Poor starting pitching leads to heavier use of the bullpen, which we already established the Mets did not have a good one. Once Noah Syndergaard went down, the Mets had to forge a patchwork rotation. DeGrom became undisputed ace, and even though he often looked like it, he has been far from spotless posting his highest ERA of his career with a 3.65 at time of writing. The Mets would have to fill the rotation until Steven Matz and Seth Lugo could return from preseason injuries. Around the same time, Yoenis Cespedes returned from the DL and Familia’s suspension would soon end. When they did it looked promising, that perhaps they could make a run at contention. They couldn’t as Matz, after a few great starts, faltered before being placed on season ending DL and another surgery. Seth Lugo has been mired in mediocrity, Cespedes struggled for much of the season before straining his other hamstring and Familia required surgery to remove a blood clot.

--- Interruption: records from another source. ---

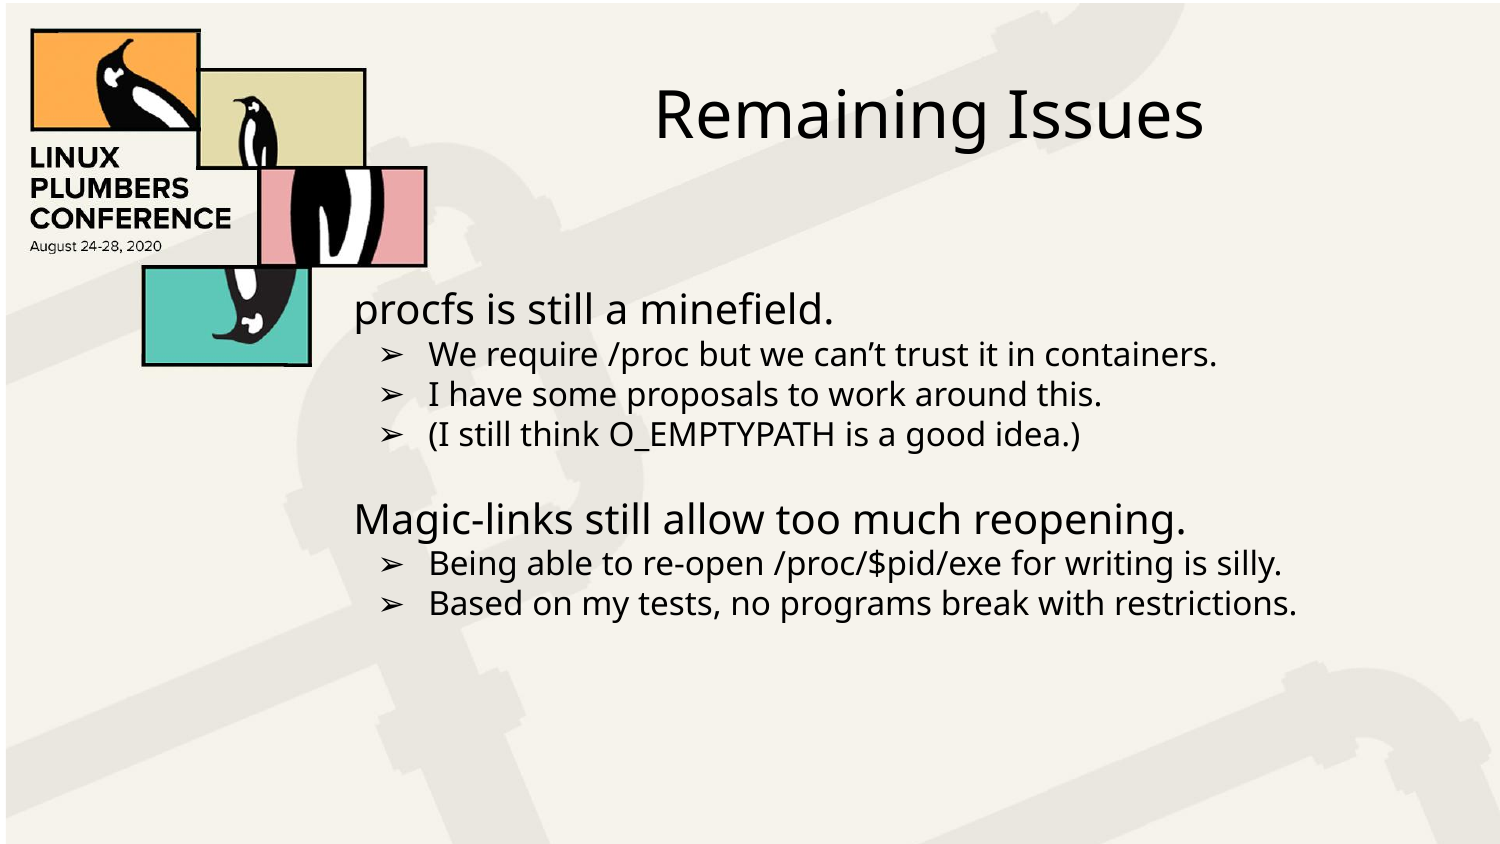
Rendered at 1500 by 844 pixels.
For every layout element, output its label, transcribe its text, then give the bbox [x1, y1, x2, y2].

picture [5, 3, 1500, 844]
title Remaining Issues [435, 33, 1425, 191]
list procfs is still a minefield. We require /proc but we can’t trust it in containers. I have some proposals to work around this. (I still think O_EMPTYPATH is a good idea.) Magic-links still allow too much reopening. Being able to re-open /proc/$pid/exe for writing is silly. Based on my tests, no programs break with restrictions. [353, 282, 1452, 735]
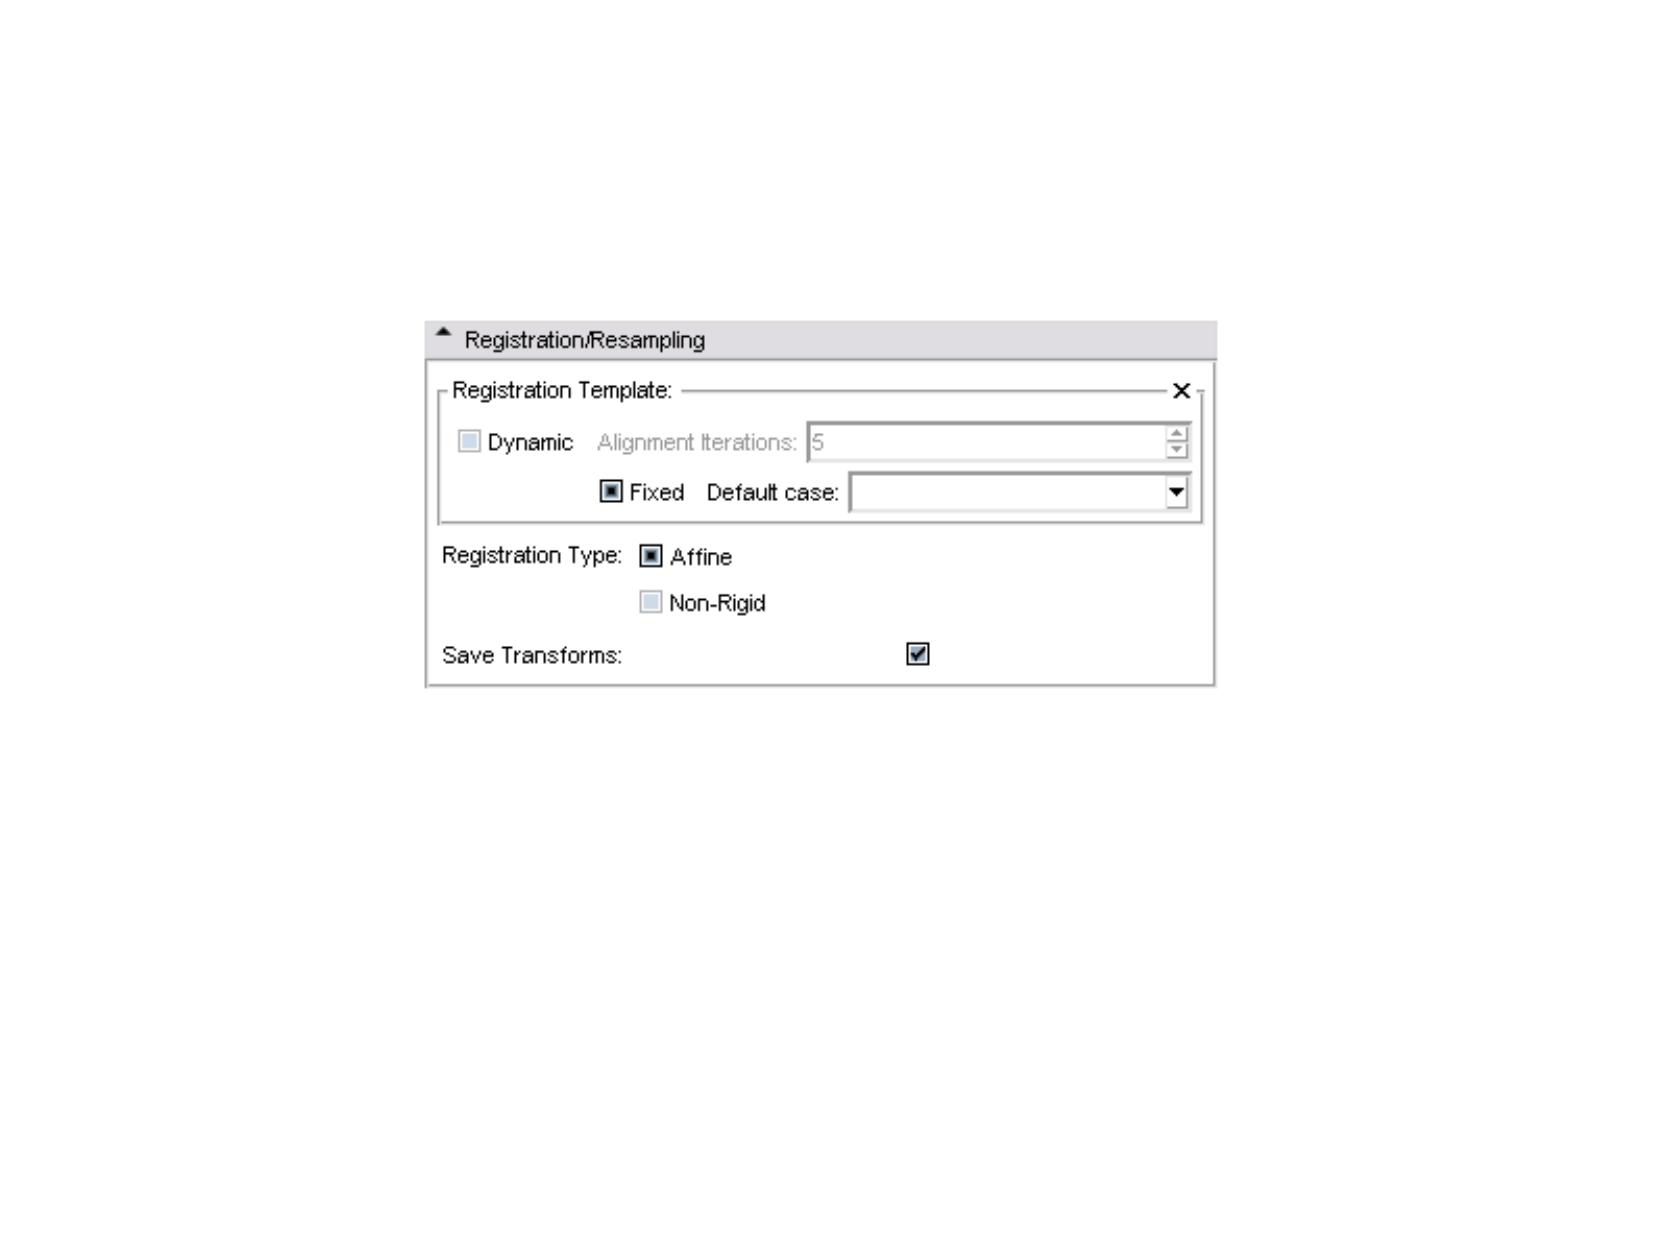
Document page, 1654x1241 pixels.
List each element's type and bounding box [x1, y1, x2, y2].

picture [419, 313, 1222, 693]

At least they still had a solid lineup headlined by all-star Michael Conforto, and some promising prospects. The fans began clamoring to see the crown jewels of a depleted farm system SS Amed Rosario and 1B Dominic Smith. The front office resisted; waiting until August to call them up. Poor play had made the Mets were sellers at the deadline, so gone was Jay Bruce, as were Curtis Granderson, Neil Walker, Addison Reed, Lucas Duda, and essentially any veteran on an expiring contract.
The current Mets team is near unrecognizable to the original squad. Jose Reyes leads the team in plate appearances. Michael Conforto had surgery to repair his shoulder after he dislocated it on a swing, one of those odd injuries I mentioned. Terry Collins contract is almost finished and few expect him back in 2018. Hitting first and second in the order are Jose Reyes and Nori Aoki. The Mets are 19 games under .500 and falling fast. Perhaps worst of all, David Wright got another surgery to repair his broken body in a last ditch effort to come back to the game and team he loves. But how the Mets could have used his leadership this season.
A stable veteran presence on a young team could have helped a lot. Perhaps Syndergaard gets that MRI with the captain in the clubhouse, maybe not. Maybe Matt Harvey doesn’t get suspended for being hungover with Wright there, maybe he does. Point is, the Mets have been diseased this year. Plagued. One could point to injuries, David Wright’s absence, managerial miscues, just plain bad play or a bitter cocktail of all four. Maybe 2018 will be the year, or maybe it will at least be better.
It has been nearly two years since the Mets played in the World Series, and they could not be further from it this year if the series were played in the icy caverns of Pluto. This 2017 Mets squad really reminds Mets fans, of which I am proud to be, that last year doesn’t matter. Next year can always be worse, but by the same token, it can always be better because… ya gotta believe.